From the beginning, Matt Ryan looked ill at ease. There were times when his face wore that “deer-in-a-headlight” expression. The Bucs seemed to play the day in a blitz, rarely ever allowing Ryan any breathing room, nor Michael Turner any running room, the same Turner, who ripped holes in the Lions defense. He was never a serious menace to the Bucs. On the other hand, take Warrick Dunn? He ran with a vengeance, and I’ll venture this: You never saw him run with that kind of determination when he was a Falcon. He must have gone away mad.
The major difference between the first two games was this: The Lions’ defense is more alleged than real, and in no way comparable to the Monte Kiffin defense the Bucs put on the field. From the first snap, Ryan had to realize he was in a different kind of game. Detroit was a breeze. Tampa Bay was a war. He had to run for his life too many times and must have made as many throw-aways as he had completions. In fact, I thought he panicked several times, which is not a good way for a new quarterback to establish his presence in the NFL. You might say he went back to college again. He’ll get a break this week when Kansas City comes to town, a team with its own aches and pains.
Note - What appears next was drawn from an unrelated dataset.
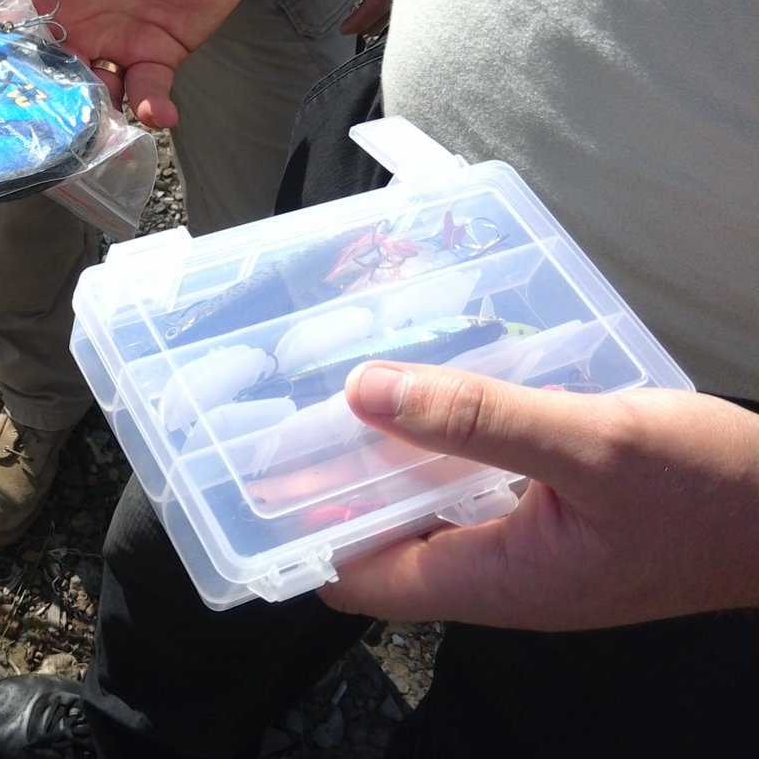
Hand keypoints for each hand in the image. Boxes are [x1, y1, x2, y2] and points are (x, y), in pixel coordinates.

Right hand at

The Chiefs tried three quarterbacks Sunday and found no relief against the team figured to be the NFL’s doormat, Oakland.
What you had to like about the Falcons was that their coach never gave up. Mike Smith is an old-schooler. After all those seasons as somebody’s assistant, he showed no signs of being a graceful loser. He threw the red flag, challenged the sideline crew, and won. He was still spitting fire down to the last whistle. No Bobby Petrino, no Jim Mora, he. You are going to get accustomed to him, and you’re going to like him. There will be, before too long, a tug of war over who gets the credit for having him on the sideline. Offhand, I’d have to say Thomas Dimitroff made the call and gets a round of huzzahs.
This game was just another class in NFL education for coaches, rookies and a lot of veterans. And ownership. You’re never too old, or too wealthy, or too self-indulgent to learn how to be a successful owner, and that goes for them all, from Jerry Jones to Arthur Blank.